| Fragmento |

9 de agosto de 2026

Ni Una Menos: miles de mujeres volvieron a las calles para denunciar violencia, impunidad y ausencia del Estado

La masiva convocatoria no solo recordó el origen de un movimiento que transformó la agenda pública, sino que también expuso una realidad que persiste: los femicidios continúan ocurriendo con alarmante frecuencia y las respuestas institucionales siguen siendo cuestionadas.

Once años después de aquella movilización que marcó un antes y un después en la lucha contra la violencia de género en Argentina, miles de mujeres volvieron a concentrarse este miércoles frente al Congreso Nacional bajo la consigna «Ni Una Menos».

La marcha se realizó en un contexto de profunda conmoción social tras el femicidio de Agostina Vega, la adolescente de 14 años asesinada en Córdoba. El crimen se convirtió en uno de los principales símbolos de la jornada y reavivó las críticas hacia los organismos estatales encargados de prevenir y actuar ante situaciones de violencia.

Durante el acto central, las organizaciones convocantes denunciaron presuntas responsabilidades políticas y judiciales en el caso. En el documento leído ante los presentes reclamaron la renuncia del ministro de Seguridad de Córdoba, Juan Pablo Quinteros, y la destitución de los fiscales intervinientes, al considerar que existieron fallas institucionales que dejaron a la víctima sin protección. Para los colectivos feministas, el asesinato de Agostina representa una síntesis de las múltiples formas de violencia que enfrentan mujeres y niñas cuando el Estado no logra garantizar mecanismos eficaces de prevención, asistencia y justicia.

La lectura del documento, a cargo de la actriz Thelma Fardin, también recordó a otras víctimas recientes, entre ellas Dulce María Beatriz Candia, de 17 años, asesinada en Misiones, y Noelia Romero, de la provincia de Buenos Aires. Los nombres resonaron entre aplausos y pedidos de justicia en una jornada atravesada por el dolor y la memoria.

| Material proporcionado |

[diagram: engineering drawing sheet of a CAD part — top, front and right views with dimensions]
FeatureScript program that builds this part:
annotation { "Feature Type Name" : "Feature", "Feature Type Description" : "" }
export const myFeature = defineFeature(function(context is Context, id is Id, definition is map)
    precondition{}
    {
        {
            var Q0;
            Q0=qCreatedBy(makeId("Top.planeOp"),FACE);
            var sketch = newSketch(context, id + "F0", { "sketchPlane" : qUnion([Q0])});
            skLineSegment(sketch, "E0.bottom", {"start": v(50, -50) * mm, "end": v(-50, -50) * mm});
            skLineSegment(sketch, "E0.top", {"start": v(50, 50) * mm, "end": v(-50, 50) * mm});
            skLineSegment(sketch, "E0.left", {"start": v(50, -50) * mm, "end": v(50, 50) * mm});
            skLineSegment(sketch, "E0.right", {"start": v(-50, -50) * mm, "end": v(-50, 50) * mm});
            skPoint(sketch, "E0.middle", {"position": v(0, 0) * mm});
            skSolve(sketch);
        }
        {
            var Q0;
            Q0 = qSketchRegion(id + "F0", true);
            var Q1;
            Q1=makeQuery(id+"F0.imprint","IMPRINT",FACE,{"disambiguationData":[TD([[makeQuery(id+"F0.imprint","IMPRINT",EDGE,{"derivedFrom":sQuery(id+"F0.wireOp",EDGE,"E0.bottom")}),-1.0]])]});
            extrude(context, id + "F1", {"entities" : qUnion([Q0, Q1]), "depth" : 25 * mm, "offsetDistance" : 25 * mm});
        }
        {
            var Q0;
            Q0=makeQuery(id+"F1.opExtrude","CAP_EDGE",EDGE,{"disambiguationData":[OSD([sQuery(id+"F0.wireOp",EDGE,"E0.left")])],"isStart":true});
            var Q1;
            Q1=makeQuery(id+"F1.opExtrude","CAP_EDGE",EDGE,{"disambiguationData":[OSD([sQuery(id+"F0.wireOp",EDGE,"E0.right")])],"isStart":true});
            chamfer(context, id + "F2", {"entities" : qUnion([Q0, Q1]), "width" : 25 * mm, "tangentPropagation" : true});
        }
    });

| Qué hacer |
A) Copia de la nota sobre Ni Una Menos el tramo que va desde "Durante el acto" hasta "asistencia y justicia.", sin cambiar nada.
B) Responde, por favor, estas preguntas con datos de la nota sobre Ni Una Menos:
(i) ¿Qué edad tenía Agostina Vega?
(ii) ¿Quién leyó el documento durante el acto central?
(iii) ¿Frente a qué lugar se concentraron las mujeres este miércoles?
C) Según la nota sobre Ni Una Menos, ¿por qué las organizaciones convocantes reclamaron la renuncia del ministro de Seguridad de Córdoba y la destitución de los fiscales intervinientes? Responde en una a tres oraciones.
Este material proviene de otra fuente.

| Respuestas esperadas |
A)
Durante el acto central, las organizaciones convocantes denunciaron presuntas responsabilidades políticas y judiciales en el caso. En el documento leído ante los presentes reclamaron la renuncia del ministro de Seguridad de Córdoba, Juan Pablo Quinteros, y la destitución de los fiscales intervinientes, al considerar que existieron fallas institucionales que dejaron a la víctima sin protección. Para los colectivos feministas, el asesinato de Agostina representa una síntesis de las múltiples formas de violencia que enfrentan mujeres y niñas cuando el Estado no logra garantizar mecanismos eficaces de prevención, asistencia y justicia.

B)
(i) Tenía 14 años.
(ii) La actriz Thelma Fardin.
(iii) Frente al Congreso Nacional.

C) Las organizaciones lo reclamaron porque consideraron que hubo fallas institucionales que dejaron a Agostina Vega sin protección.